Q & A with Rob Johnson

Rob Johnson (Photo/Max Waugh)

APPLETON, Wisc. - One of the most pleasant surprises in the Mariners' farm system this season has been the emergence of Rob Johnson, a catcher drafted in the fourth round out of the University of Houston in 2004. Talented on both sides of the ball, he's shot up the prospect charts and been one of the top backstops in the Midwest League. InsidethePark's Jeff Harrison caught up with Johnson recently for some off-the-wall questions.

InsidethePark.com: How did you choose baseball as your sport?

Rob Johnson: It's kind of interesting. There isn't high school baseball where I come from in Montana so you just play in the summers. I played three other sports - track, basketball, and a little golf during my freshman and sophomore years. My dad and my grandpa had big time interests in baseball and it kind of followed through to me. I was always watching.

ITP: Did that make it difficult to get recruited in college?

Johnson: No, because I was getting recruited in other sports as well. But I knew that I wanted to play baseball so I limited my options down just to baseball schools.

ITP: How did you choose the catching position?

Johnson: I just loved that position; it's the leadership role position. It's very physically demanding which I like. I like being in every play I think it was the best fit for me. I'm not the fastest guy in the word, but I am quick, I have quick feet. I think I have the mental game to be able to call the game.

ITP: What player do you admire?

Johnson: Probably old time guys like Johnny Bench that came from nothing and pure work ethic, getting to the big leagues.

ITP: What player would you compare yourself to?

Johnson: It'd obviously be a catcher, probably "Pudge" (Ivan Rodriguez). I have inspirations to be like him, work hard and try to get where he is.

ITP: What would you be doing if you were not a baseball player?

Johnson: Probably hanging out with my girlfriend. I don't know what I'd be doing. Probably still be going to school trying to get my degree in some type of business with communications.

ITP: What is a typical day off like for you?

Johnson: Nothing. I do absolutely nothing. I lay on the couch and watch TV, make a few phone calls and that's it.

ITP: What is your favorite thing about playing in Wisconsin?

Johnson: Probably the fans, I love the fans here. They let you know when you do well and they let you know when you do bad and I kind of like that. I haven't really played in front of a lot of fans. I've played in front of fans but not consistently as many fans as around here and I like our fans.

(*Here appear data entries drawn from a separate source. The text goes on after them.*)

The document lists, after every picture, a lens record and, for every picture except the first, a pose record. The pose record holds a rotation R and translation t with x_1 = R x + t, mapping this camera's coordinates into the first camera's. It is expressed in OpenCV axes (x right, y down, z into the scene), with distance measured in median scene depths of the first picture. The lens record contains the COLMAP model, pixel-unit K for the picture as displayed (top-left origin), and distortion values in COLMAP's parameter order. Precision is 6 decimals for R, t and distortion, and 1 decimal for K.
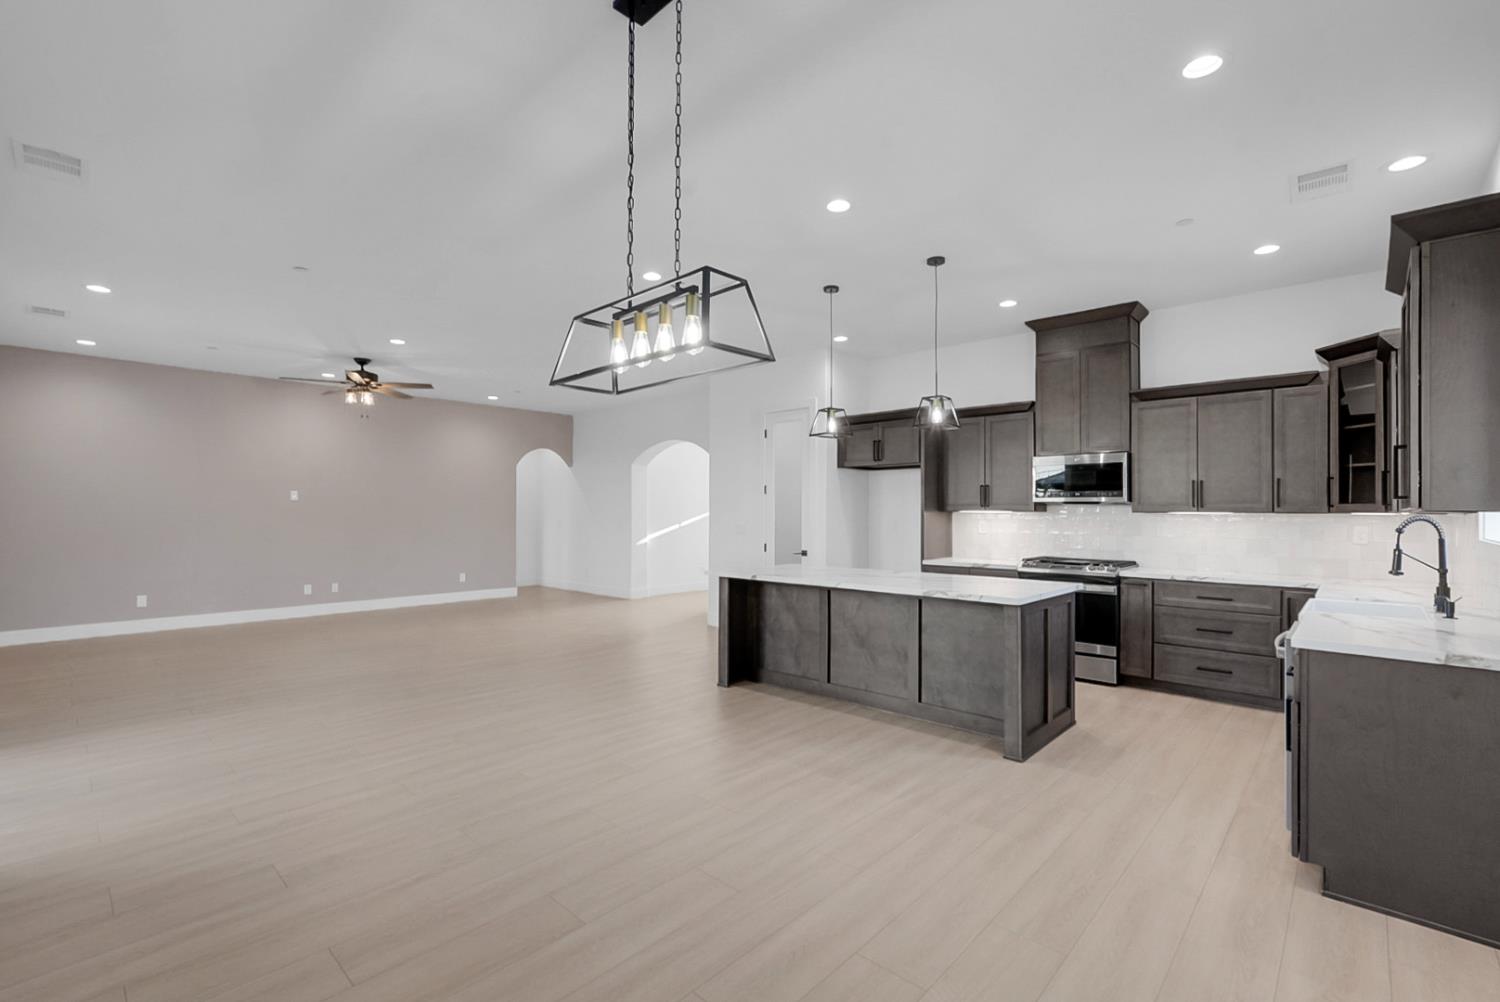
lens RADIAL K [[666.8, 0, 755.5], [0, 666.8, 496.6], [0, 0, 1]] dist [-0.008924, 0.003052]
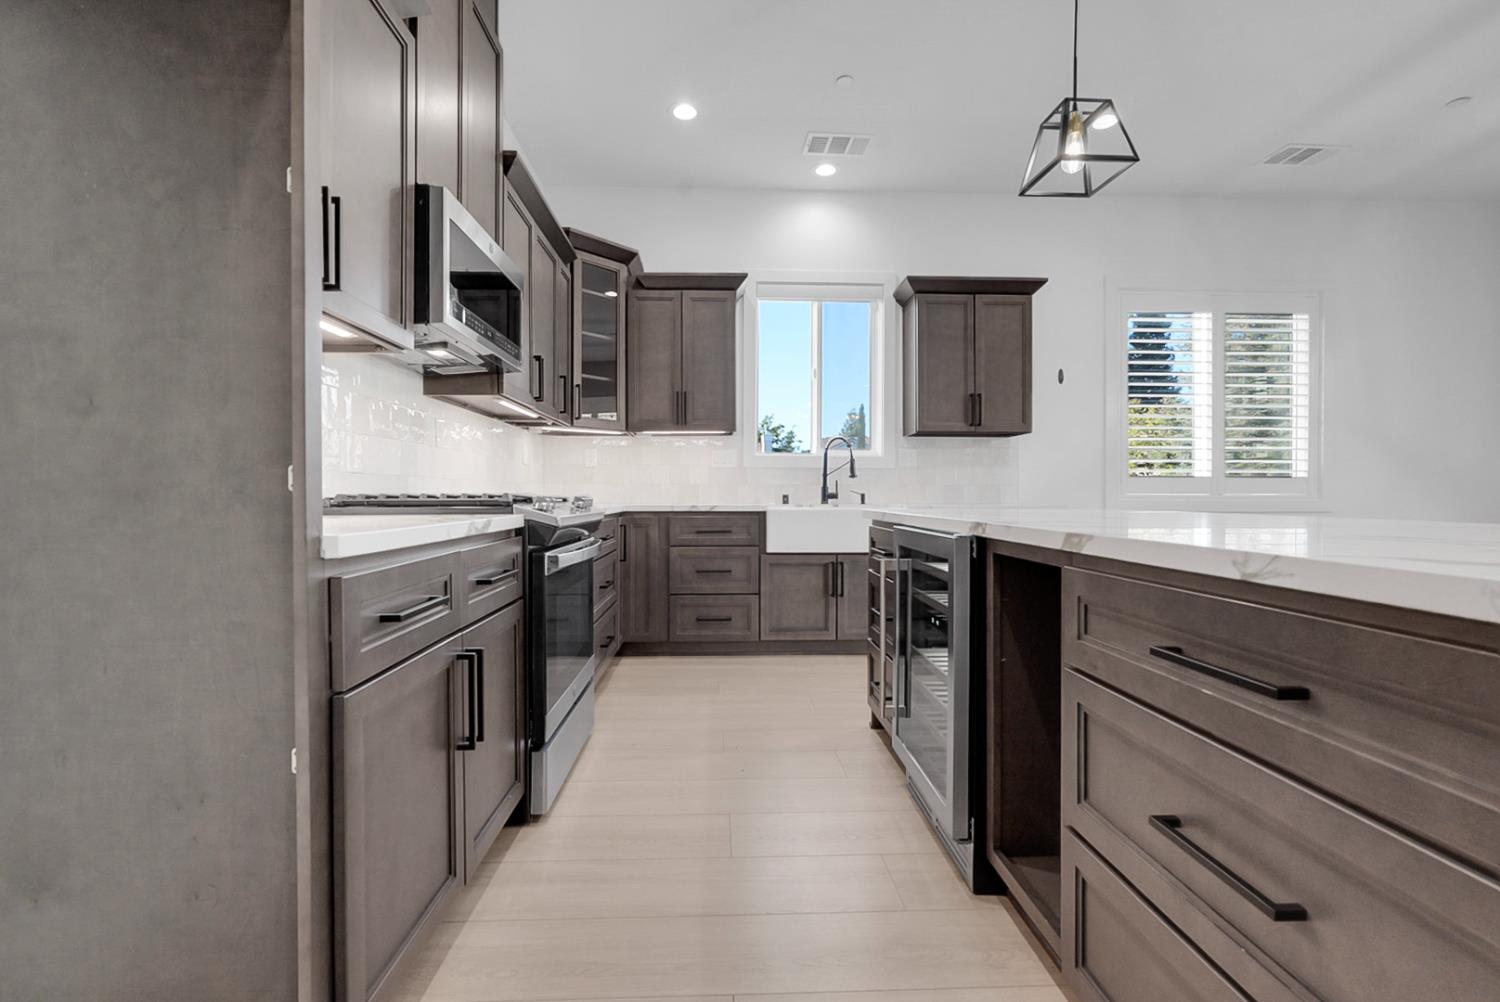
lens RADIAL K [[666.8, 0, 744.5], [0, 666.8, 500.0], [0, 0, 1]] dist [-0.008924, 0.003052]
pose [[-0.705258, -0.009808, 0.708883, 0.089961], [-0.022410, 0.999713, -0.008463, 0.107116], [-0.708597, -0.021855, -0.705275, 1.266453]]
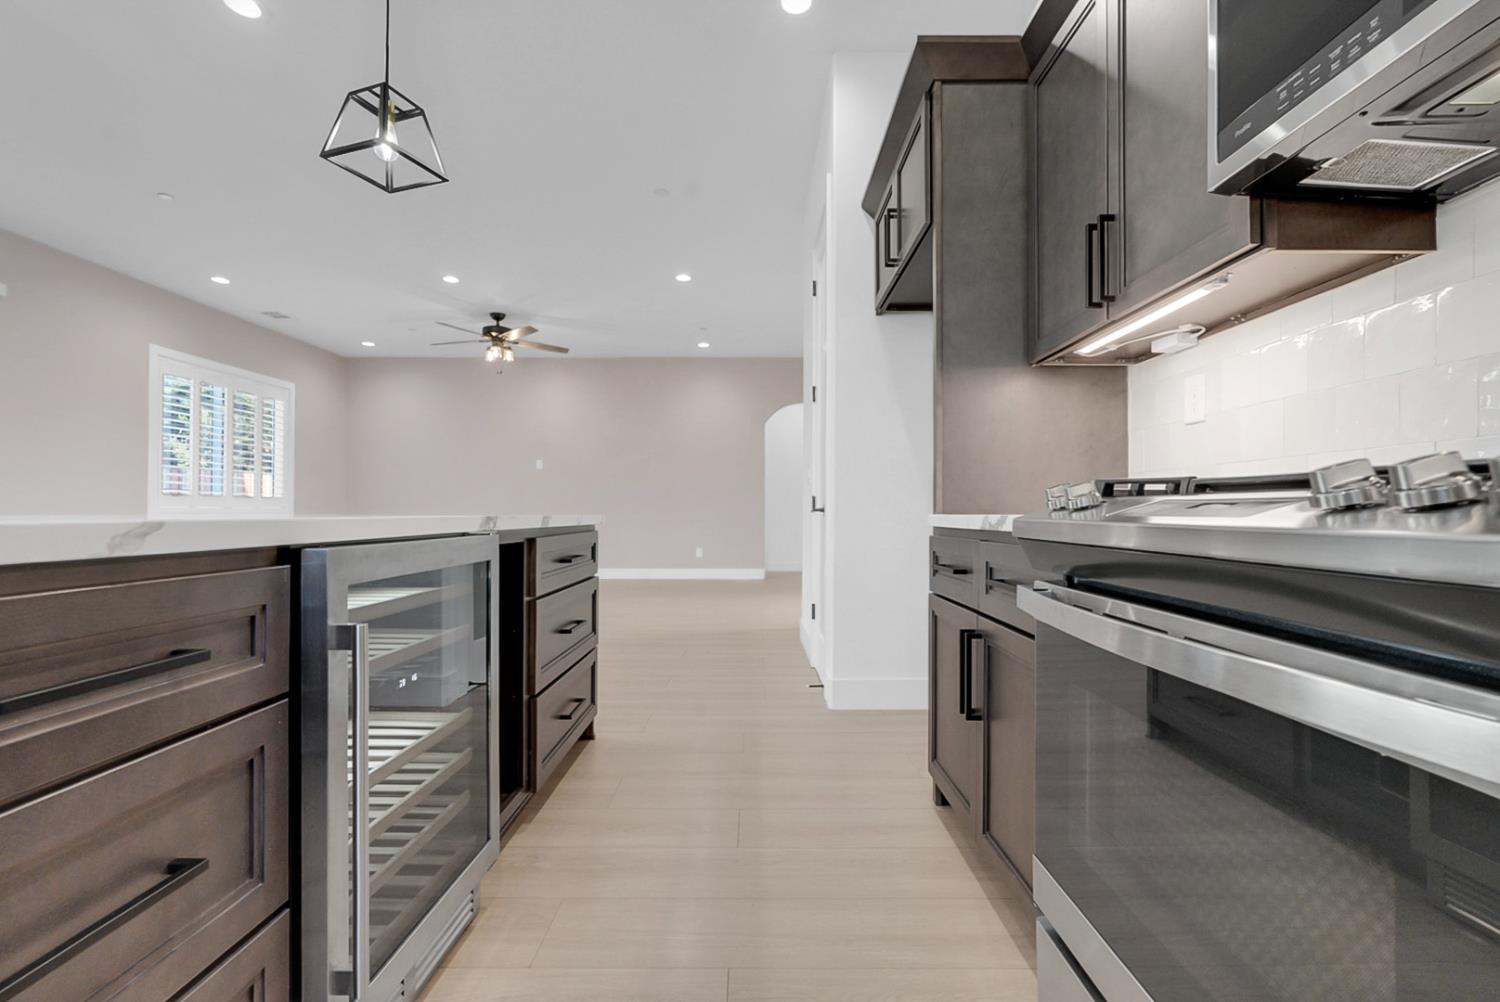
lens RADIAL K [[666.8, 0, 756.3], [0, 666.8, 503.4], [0, 0, 1]] dist [-0.008924, 0.003052]
pose [[0.673865, -0.010932, -0.738774, 0.522005], [0.019171, 0.999813, 0.002693, 0.102723], [0.738606, -0.015978, 0.673948, 0.866293]]
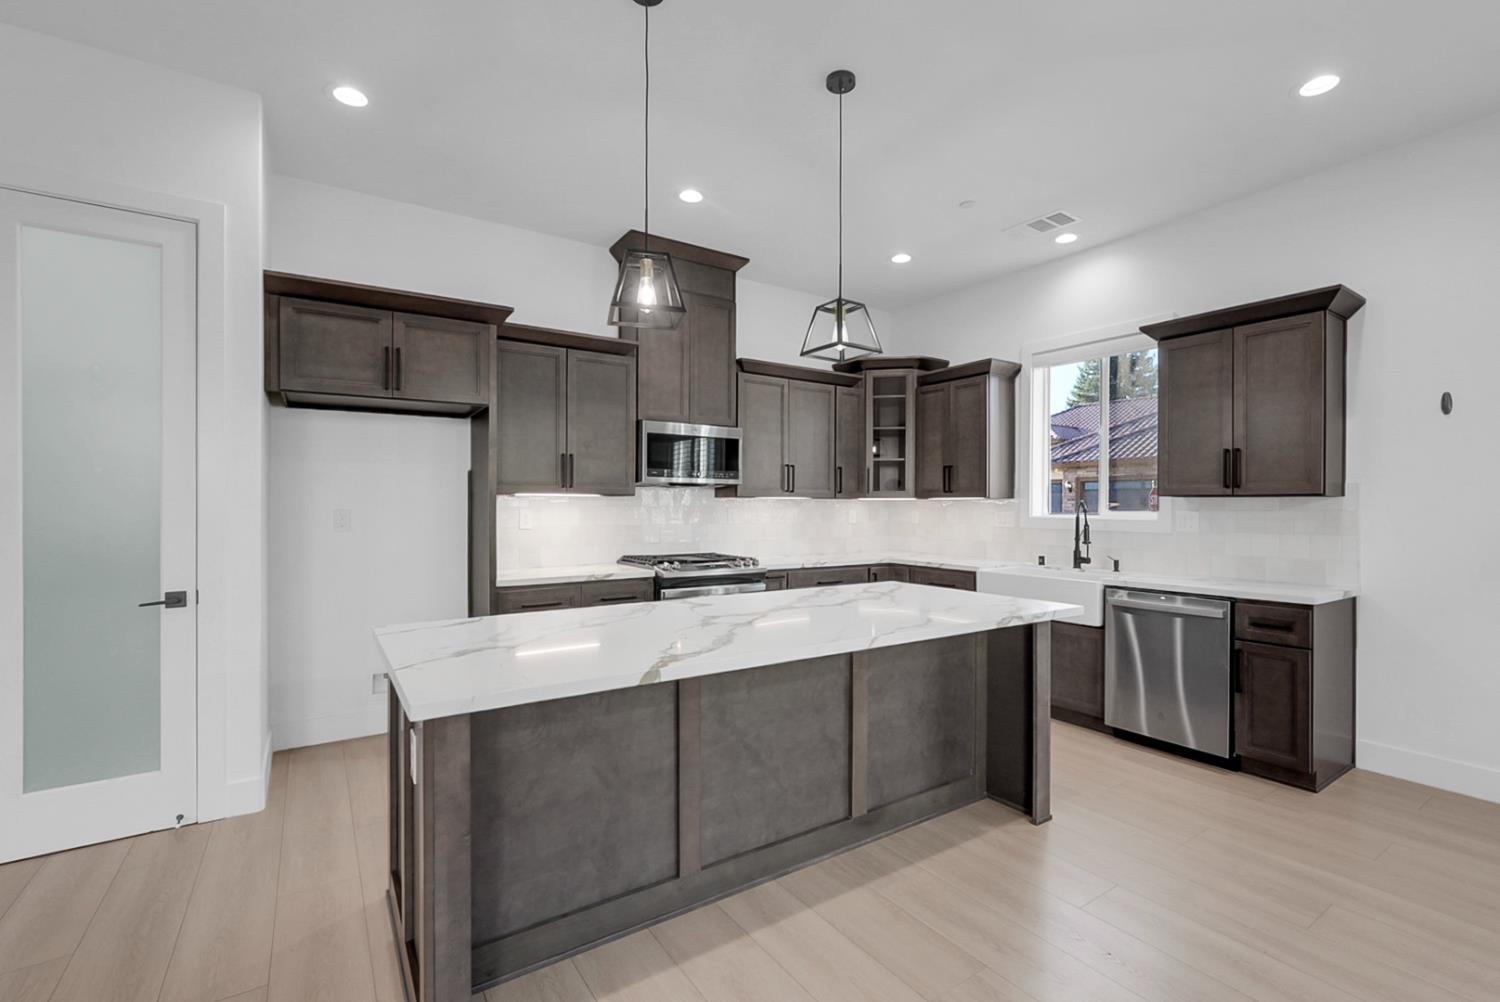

ITP: What was your favorite road trip?

Johnson: It'd have to be somewhere there is a casino. Probably the Quad Cities or Clinton, one of the two, not that Clinton is the nicest stadium. Actually it was probably Peoria during the all-star game. When we went on that trip it was a lot of fun. That was my best road trip because it was the all-star game.

ITP: Are you a big trash talker to the opposing batters?

Johnson: No I have a lot of good friends throughout the league and I'll BS a little bit and talk. That's a way of also getting in a hitters head is you just talk. Say, "Man we can't get you out today," and the next thing you know they're swinging for the fences. But no I don't really trash talk that much, just say what's up and go about my business.

ITP: What is your favorite on-field promotion? Are you an oversized boxing guy?

Johnson: Yeah I like that, I also like sumo wrestling. I like the tug of war when the guys have the strings connected and two huge guys go out there, that's cool to watch. And I like it for the kids too, when they do that bouncy ball deal and they're falling off. We have some pretty good on-field promotions.

ITP: What is the biggest difference between the college and minor league game?

Johnson: Just in college it's a way of getting through school. It's totally a different game. A lot of guys take the minors a lot more serious. The biggest thing on field is the bats, the difference between the wood and aluminum, because the pitchers up here are so much better. They have a lot better stuff, you're consistently seeing 90 plus, and you don't see a lot of guys coming in throwing 80.